Excellent performances drive the music, especially the four works with the Moravian Philharmonic Orchestra. Tomorrow should be perfect if the music here is any indication!

01 Derek CharkeDerek Charke – In Sonorous Falling Tones
Wired Ensemble; Mark Hopkins
Centrediscs CMCCD 23917 (musiccentre.ca)

This CD is unique in that all the music performed on it is by one composer, Derek Charke, who is also the flute soloist in three of the four works and a member of the ensemble in the fourth.

As a composer, Charke understands that building music around arresting melodic/rhythmic patterns which lead to/are followed by contrasting arresting melodic/rhythmic patterns produces results which are interesting and engaging. He seems to have access to an innumerable variety of patterns, from the driving pulsating opening of In Circles, the opening movement of In Sonorous Falling Tones, to the lyrical melody in Warning! Gustnadoes Ahead, the last track on the album – and lots more in between.

As a flutist his versatility is remarkable. Equally at home on the piccolo, the “regular” flute and the bass flute, he seamlessly blends conventional and extended techniques. Best of all, he puts his “pyro-technique” completely at the service of the artistic ends of the music, as in Lachrymose, where singing while producing multiphonics on the piccolo brings this elegiac work to a stirring climax.

The WIRED! Ensemble, which plays with Charke as soloist, in In Sonorous Falling Tones and Warning! Gustnadoes Ahead, and in which Charke plays as a member of the ensemble in What do the Birds Think?, is perfect, matching Charke’s energy and intensity at every step.

Bravissimo! This is contemporary music-making at its best. Good things are happening in Wolfville, Nova Scotia.

02 Jocelyn MorlockJocelyn Morlock – Halcyon
Various Artists
Centrediscs CMCCD 23817 (musiccentre.ca)

With Halcyon, JUNO-nominated Canadian composer Jocelyn Morlock explores her compositional voice over seven substantial works from voice accompanied by piano to orchestra. Let’s give a listen.
============================================================
_SET OF TASKS_:
[1] Answer these questions from the album reviews:
(a) On which instrument does Charke sing while producing multiphonics in Lachrymose?
(b) In which work does Charke play as a member of the ensemble instead of as soloist?
(c) How many works does Morlock present on Halcyon?
[2] Resume the album reviews after their final sentence, carrying on the discussion of Morlock's Halcyon.
============================================================
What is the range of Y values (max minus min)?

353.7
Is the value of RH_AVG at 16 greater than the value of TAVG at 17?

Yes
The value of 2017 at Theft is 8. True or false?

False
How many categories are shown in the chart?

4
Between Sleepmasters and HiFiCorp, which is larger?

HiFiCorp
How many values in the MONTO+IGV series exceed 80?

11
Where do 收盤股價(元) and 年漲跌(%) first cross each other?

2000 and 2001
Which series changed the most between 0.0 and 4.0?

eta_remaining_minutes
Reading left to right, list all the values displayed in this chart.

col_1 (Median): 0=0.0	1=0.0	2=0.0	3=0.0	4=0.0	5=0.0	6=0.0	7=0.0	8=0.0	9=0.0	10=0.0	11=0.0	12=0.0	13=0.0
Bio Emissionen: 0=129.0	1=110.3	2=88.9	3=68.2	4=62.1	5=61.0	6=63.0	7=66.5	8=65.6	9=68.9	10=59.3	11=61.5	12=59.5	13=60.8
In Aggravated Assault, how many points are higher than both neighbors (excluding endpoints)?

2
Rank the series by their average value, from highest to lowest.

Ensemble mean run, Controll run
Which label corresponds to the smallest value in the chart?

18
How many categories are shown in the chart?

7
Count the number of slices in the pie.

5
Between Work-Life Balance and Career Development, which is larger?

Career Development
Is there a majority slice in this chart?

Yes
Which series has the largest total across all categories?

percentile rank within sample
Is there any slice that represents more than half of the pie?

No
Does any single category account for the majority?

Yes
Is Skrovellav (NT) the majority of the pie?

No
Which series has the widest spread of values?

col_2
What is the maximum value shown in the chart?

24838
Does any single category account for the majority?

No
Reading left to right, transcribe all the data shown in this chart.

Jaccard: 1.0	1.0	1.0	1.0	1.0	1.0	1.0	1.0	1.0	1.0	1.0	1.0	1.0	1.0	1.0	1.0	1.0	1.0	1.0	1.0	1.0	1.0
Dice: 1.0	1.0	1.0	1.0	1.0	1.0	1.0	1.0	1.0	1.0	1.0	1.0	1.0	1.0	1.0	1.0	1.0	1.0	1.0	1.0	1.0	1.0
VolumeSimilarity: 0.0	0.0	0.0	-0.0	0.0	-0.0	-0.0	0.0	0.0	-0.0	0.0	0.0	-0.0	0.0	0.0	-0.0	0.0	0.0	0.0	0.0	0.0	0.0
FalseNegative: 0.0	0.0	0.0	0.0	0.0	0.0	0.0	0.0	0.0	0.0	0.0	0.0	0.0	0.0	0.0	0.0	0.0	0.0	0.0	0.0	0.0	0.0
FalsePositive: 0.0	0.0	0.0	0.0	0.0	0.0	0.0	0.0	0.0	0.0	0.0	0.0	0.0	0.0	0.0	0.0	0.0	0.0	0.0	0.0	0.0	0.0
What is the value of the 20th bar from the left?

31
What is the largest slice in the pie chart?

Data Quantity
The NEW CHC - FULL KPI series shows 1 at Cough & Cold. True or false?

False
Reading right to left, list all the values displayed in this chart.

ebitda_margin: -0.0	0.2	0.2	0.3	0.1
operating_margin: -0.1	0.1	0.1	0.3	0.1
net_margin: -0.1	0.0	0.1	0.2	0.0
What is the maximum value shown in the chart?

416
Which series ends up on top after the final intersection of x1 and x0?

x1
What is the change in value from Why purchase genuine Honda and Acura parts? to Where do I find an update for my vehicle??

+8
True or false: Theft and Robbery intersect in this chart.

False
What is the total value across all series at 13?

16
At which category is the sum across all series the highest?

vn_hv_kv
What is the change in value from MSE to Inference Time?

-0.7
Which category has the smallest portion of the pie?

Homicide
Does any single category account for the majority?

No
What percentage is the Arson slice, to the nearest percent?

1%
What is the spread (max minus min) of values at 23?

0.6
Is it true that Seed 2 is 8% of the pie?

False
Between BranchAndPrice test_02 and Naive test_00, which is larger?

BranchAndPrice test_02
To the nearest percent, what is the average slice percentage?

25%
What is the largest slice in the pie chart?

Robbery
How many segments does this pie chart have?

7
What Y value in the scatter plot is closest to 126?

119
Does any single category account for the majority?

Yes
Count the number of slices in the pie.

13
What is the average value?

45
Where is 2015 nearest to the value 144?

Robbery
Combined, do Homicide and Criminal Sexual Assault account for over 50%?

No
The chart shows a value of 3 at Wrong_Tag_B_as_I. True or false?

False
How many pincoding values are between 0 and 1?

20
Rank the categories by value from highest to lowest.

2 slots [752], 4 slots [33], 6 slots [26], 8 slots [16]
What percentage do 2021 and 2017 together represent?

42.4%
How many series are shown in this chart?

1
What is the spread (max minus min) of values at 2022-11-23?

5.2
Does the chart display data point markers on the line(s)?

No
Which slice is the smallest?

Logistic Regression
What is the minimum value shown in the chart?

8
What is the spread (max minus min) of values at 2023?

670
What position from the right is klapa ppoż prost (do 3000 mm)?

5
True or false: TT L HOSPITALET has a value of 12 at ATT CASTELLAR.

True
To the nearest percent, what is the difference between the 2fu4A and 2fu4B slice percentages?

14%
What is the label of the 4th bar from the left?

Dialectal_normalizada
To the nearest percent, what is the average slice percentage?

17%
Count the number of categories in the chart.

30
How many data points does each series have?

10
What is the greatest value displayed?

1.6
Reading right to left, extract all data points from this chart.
============================================================
_RESPONSES PER TASK_:
[1]
(a) The piccolo.
(b) What do the Birds Think?
(c) Seven.

[2]
Halcyon, warmly performed by cellist Ariel Barnes with Corey Hamm on piano, is a slow tonal elegy. It takes as its extra-musical theme the mythic tale of the kingfisher Halcyon. The composer tells us in the liner notes that the next work Vulpine, brought to life by violinist Nicholas Wright and Hamm, plays on the many characteristics associated with the fox.

With Shade, the cello is back, this time supported by Vern Griffiths on vibraphone. Morlock enigmatically remarks on the multiple meanings of shade, and “Hades, a disembodied spirit” in her liners.

Two song cycles follow. The three Involuntary Love Songs are sung by contemporary music specialist soprano Robyn Driedger-Klassen, the six Perruqueries by Driedger-Klassen and baritone Tyler Duncan, plus the stand-alone song Somewhere Along the Line by Driedger-Klassen. Erika Switzer provides the muscular piano framework throughout. The amusing lyrics for the Perruqueries set – about wigs and the people who love them – were provided by the Canadian author Bill Richardson. After hearing Morlock’s offerings here, I’ll pay closer attention to the recent reemergence of Canadian art song.

The album wraps with Aeromancy, an airy, loose-limbed two-movement laconic – at times mysterious – double concerto. Ariel Barnes and Joseph Elworthy spin emotive cello melodies, while the Vancouver Academy of Music Symphony Orchestra, conducted by Leslie Dala, provides pastel colours over a firm harmonic base.